Rather than installing bespoke Internet of Things (IoT) sensors, BAI calculated how many people used its Wi-Fi access points in New York City’s and Toronto’s metro systems. It found access floated between 10% and 20% of overall footfall, and that this was a viable sample to build from.
“The rates are a little different between Toronto and New York. Toronto has pretty high mobile data rates, but they don’t wait at the station as long as they do in places in New York, where there are many more trains and services.”
Harnessing all of this data created bottlenecks. Consider that over 4.3 million people take New York City’s underground metro every day. Not every station has Wi-Fi connectivity, but the users who connect spend far fewer minutes online than peers in coffee shops or libraries.
“We have football stadiums moving through the network, every couple of minutes,” Foran said.
“And the way Wi-Fi is typically designed, it’s not able to handle that [amount of throughput] The frequency and velocity [of new user turnover] is problematic. When they allocate resources for a device, they’ll allocate them for, like 30 minutes.
“If you don’t hear from that device, in the next 12 seconds, the database needs to get rid of their spot on the network and the memory that has been allocated.”
BAI had to identify the best approach to manage end-to-end onboarding of new Web connections and handle every page rendered on a user’s mobile device. It’s a dilemma all too familiar to implementers delivering urban connectivity, which must cover asphalt jungles of cities spanning hundreds or thousands of square kilometers.
In terms of IoT delivery, the task is further complicated by the fact that a range of database architectures exist, both in the cloud and for devices. Machine learning may have ramped up the value of data insights from mass transit, but it will be wasted unless implementations can be explained to rail executives.
According to Nikolas Ioannou, a research staff member in the cloud and computing infrastructure unit at IBM, the typical IoT machine learning workload will require read-only access to process large amounts of data.
However they won’t require relational schema – special instructions that govern how different parts of the database link up to one another – which makes IoT and machine learning a special case for database purposes.
“For inference and for training, you typically go through a data set to predict on, or to train from.

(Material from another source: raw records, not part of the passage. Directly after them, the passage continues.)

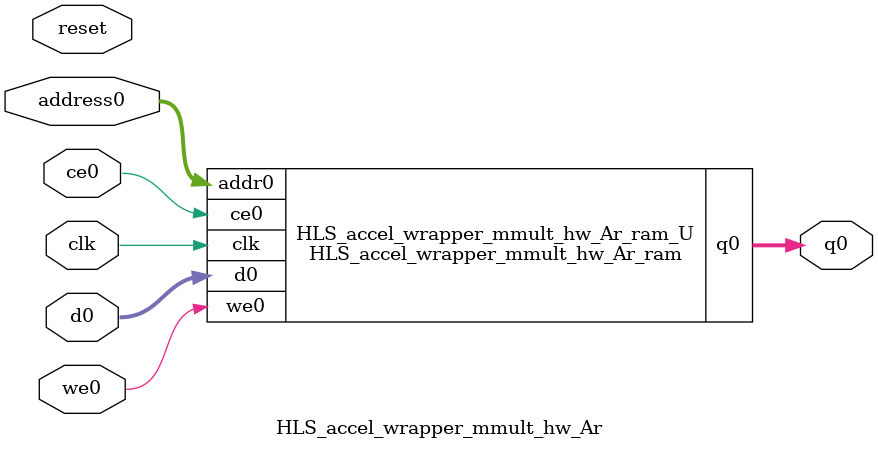
<source format=v>
`timescale 1 ns / 1 ps
module HLS_accel_wrapper_mmult_hw_Ar_ram (addr0, ce0, d0, we0, q0,  clk);

parameter DWIDTH = 32;
parameter AWIDTH = 8;
parameter MEM_SIZE = 256;

input[AWIDTH-1:0] addr0;
input ce0;
input[DWIDTH-1:0] d0;
input we0;
output reg[DWIDTH-1:0] q0;
input clk;

reg [DWIDTH-1:0] ram[0:MEM_SIZE-1];




always @(posedge clk)  
begin 
    if (ce0) begin
        if (we0) 
            ram[addr0] <= d0; 
        q0 <= ram[addr0];
    end
end


endmodule

`timescale 1 ns / 1 ps
module HLS_accel_wrapper_mmult_hw_Ar(
    reset,
    clk,
    address0,
    ce0,
    we0,
    d0,
    q0);

parameter DataWidth = 32'd32;
parameter AddressRange = 32'd256;
parameter AddressWidth = 32'd8;
input reset;
input clk;
input[AddressWidth - 1:0] address0;
input ce0;
input we0;
input[DataWidth - 1:0] d0;
output[DataWidth - 1:0] q0;



HLS_accel_wrapper_mmult_hw_Ar_ram HLS_accel_wrapper_mmult_hw_Ar_ram_U(
    .clk( clk ),
    .addr0( address0 ),
    .ce0( ce0 ),
    .we0( we0 ),
    .d0( d0 ),
    .q0( q0 ));

endmodule


</source>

That typically doesn’t involve relational operations.
“There’s also filtering and pre-processing and streaming data – this is another machine learning use-case for IoT, where you might have one or more sources of data that you want to preprocess to be saved later on.”

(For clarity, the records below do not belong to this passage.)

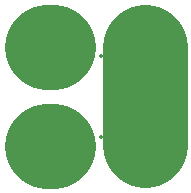
<source format=gbl>
%TF.GenerationSoftware,KiCad,Pcbnew,4.0.5-e0-6337~49~ubuntu16.04.1*%
%TF.CreationDate,2017-05-26T06:28:51-07:00*%
%TF.ProjectId,2x2-Slide-Switch-CL-SB-SMT,3278322D536C6964652D537769746368,v1.1*%
%TF.FileFunction,Copper,L2,Bot,Signal*%
%FSLAX46Y46*%
G04 Gerber Fmt 4.6, Leading zero omitted, Abs format (unit mm)*
G04 Created by KiCad (PCBNEW 4.0.5-e0-6337~49~ubuntu16.04.1) date Fri May 26 06:28:51 2017*
%MOMM*%
%LPD*%
G01*
G04 APERTURE LIST*
%ADD10C,0.350000*%
%ADD11C,7.200000*%
%ADD12C,0.500000*%
%ADD13C,6.000000*%
%ADD14C,0.685800*%
%ADD15C,0.350000*%
%ADD16C,0.330200*%
G04 APERTURE END LIST*
D10*
D11*
X8382000Y-31686500D02*
X8877300Y-31699200D01*
D12*
X16384000Y-40195500D02*
X16384000Y-31432500D01*
X15431500Y-35877500D02*
X16384000Y-35877500D01*
D11*
X16638000Y-40005000D02*
X16638000Y-31686500D01*
X8407400Y-40043100D02*
X8902700Y-40055800D01*
D13*
X16445500Y-31878000D03*
X16445500Y-39878000D03*
D14*
X11557000Y-31623000D03*
X17145500Y-35877500D03*
X11684000Y-40513000D03*
D15*
X12954000Y-32476440D03*
X12954000Y-39278560D03*
X8445500Y-39878000D03*
X8445500Y-31878000D03*
X16445500Y-31878000D03*
X16445500Y-39878000D03*
D16*
X11557000Y-31623000D03*
X17145500Y-35877500D03*
X11684000Y-40513000D03*
M02*

</source>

In BAI’s case, the dilemma was largely averted by employing data analytics from the cloud, to which the Wi-Fi systems can send information directly.
Employing a connected device was thus superfluous, which reduced not only the cost but also the operational demands of maintaining its rail analytics functionality. Foran said the whole process was facilitated when the company decided to install a cloud-based time series database from InfluxDB, which enables the classification of information according to tags.
In a vindication of its technology, BAI was awarded a 20-year concession in June 2021 to serve high-speed mobile connectivity to the London Underground – the world’s oldest metro system and fourth largest in terms of network length.
“We can add tags as we go. When we gather information from an access point we can tag it to say that it’s at this station, or another for specific platforms,” Foran said.
“This gives us the ability to change the granularity of the business logic – and one of the most recent things we’ve started to do for some station managers is to look at other facilities — for example, passenger patterns in the mezzanine.”
“We add tags to those access points so [station managers] can now run aggregations against hand selected [sites]. We didn’t need to throw the baby out with bathwater; we didn’t need to change the schema of the database.”